Potential Effects of the Reverse Stock Split

 

Upon the implementation of the Reverse Stock Split, the number of shares of the outstanding common stock will be reduced while the number of shares of authorized common stock will remain unchanged.   We believe that the decrease in the number of shares of outstanding common stock as a consequence of the proposed Reverse Stock Split should increase the per share price of the common stock, which may encourage greater interest in the common stock and possibly promote greater liquidity for the Company’s stockholders.  However, the increase in the per share price of the common stock as a consequence of the proposed Reverse Stock Split, if any, may be proportionately less than the decrease in the number of shares outstanding, and any increased liquidity due to any increased per share price could be partially or entirely off-set by the reduced number of shares outstanding after the proposed Reverse Stock Split.  The effect the Reverse Stock Split upon the market price of the common stock, however, cannot be predicted, and the history of reverse stock splits for companies in similar circumstances includes cases where stock performance has and has not improved.  There can be no assurance that the trading price of the common stock after the Reverse Stock Split will rise in proportion to the reduction in the number of shares of our common stock outstanding as a result of the Reverse Stock Split or remain at an increased level for any period.  The trading price of the common stock may change due to a variety of other factors, including our operating results, other factors related to our business and general market conditions.
§
Assigned task A — Decide whether each statement agrees with the reverse stock split passage: (i) The split will lower the number of authorized shares of common stock. (ii) The split's effect on the market price of the common stock cannot be predicted. (iii) Among companies in similar circumstances, stock performance has always improved after a reverse stock split. For each, answer yes or no and quote the words of the passage that decide it.
Assigned task B —
Answer these questions from the reverse stock split passage:
(i) What number is reduced when the split is implemented?
(ii) What could partially or entirely offset any increased liquidity from a higher per share price?
(iii) Besides the split, what factors does the passage name that may change the trading price of the common stock?
Assigned task C — Pick up the reverse stock split passage after its final sentence and keep writing it.

Saved entries:
§
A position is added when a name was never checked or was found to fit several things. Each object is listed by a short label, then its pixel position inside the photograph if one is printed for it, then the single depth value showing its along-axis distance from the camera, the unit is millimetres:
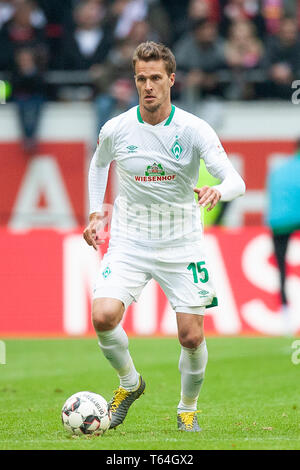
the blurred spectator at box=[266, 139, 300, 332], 13000
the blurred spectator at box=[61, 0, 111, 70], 16641
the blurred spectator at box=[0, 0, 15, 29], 17438
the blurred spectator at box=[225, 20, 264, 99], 16781
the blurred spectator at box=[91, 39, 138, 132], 16328
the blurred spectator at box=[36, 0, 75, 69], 17422
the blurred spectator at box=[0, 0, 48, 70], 16859
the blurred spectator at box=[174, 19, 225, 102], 16578
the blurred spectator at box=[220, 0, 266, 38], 17188
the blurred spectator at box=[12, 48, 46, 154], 16781
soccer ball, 6957
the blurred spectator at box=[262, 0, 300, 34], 17281
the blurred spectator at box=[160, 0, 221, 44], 16848
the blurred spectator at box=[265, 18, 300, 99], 16594
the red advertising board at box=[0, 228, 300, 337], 14258
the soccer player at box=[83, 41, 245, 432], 7215
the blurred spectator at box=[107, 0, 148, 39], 16891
§
Expected output A —
(i) No: "the number of shares of authorized common stock will remain unchanged"
(ii) Yes: "cannot be predicted"
(iii) No: "includes cases where stock performance has and has not improved"

Expected output B —
(i) The number of shares of the outstanding common stock.
(ii) The reduced number of shares outstanding after the proposed Reverse Stock Split.
(iii) The company's operating results, other factors related to its business, and general market conditions.

Expected output C —
The Reverse Stock Split will not have any immediate effect on the rights of existing stockholders. However, our Board will have the authority to issue shares of our Common Stock and Preferred Stock without requiring future stockholder approval of such issuances, except as may be required by applicable law or exchange regulations. To the extent that additional shares of Common Stock are issued in the future, such issuance will decrease the existing stockholders’ percentage equity ownership, dilute the earnings per share and book value per share of outstanding shares of Common Stock and, depending upon the price at which they are issued, could be dilutive to the existing stockholders.

 

Although the Reverse Stock Split is prompted by business and financial considerations, stockholders nevertheless should be aware that such Corporate Actions could facilitate future efforts by our management to deter or prevent a change in control of the Company. By way of example, our management could issue additional shares to dilute the stock ownership and the voting power of persons seeking to obtain control of the Company or shares could be issued to purchasers who would support the Board in opposing a takeover proposal. In addition, the increase in available shares may have the effect of delaying or discouraging a challenge for control or make it less likely that such a challenge, if attempted, would be successful, including challenges that are favored by a majority of the stockholders or in which the stockholders might otherwise receive a premium for their shares over then-current market prices or benefit in some other manner. The Board and executive officers of the Company have no knowledge of any current effort to obtain control of the Company or to accumulate large amounts of Common Stock.

 

We may also conduct one or more private placements of our securities to secure additional working capital for the Company. Except as set forth above and in our other disclosures filed with the Securities and Exchange Commission, the Board has no current plans to use any of the additional shares of Common Stock that will become available when the increase in authorized capital occurs to deter or prevent a change of control of the Company.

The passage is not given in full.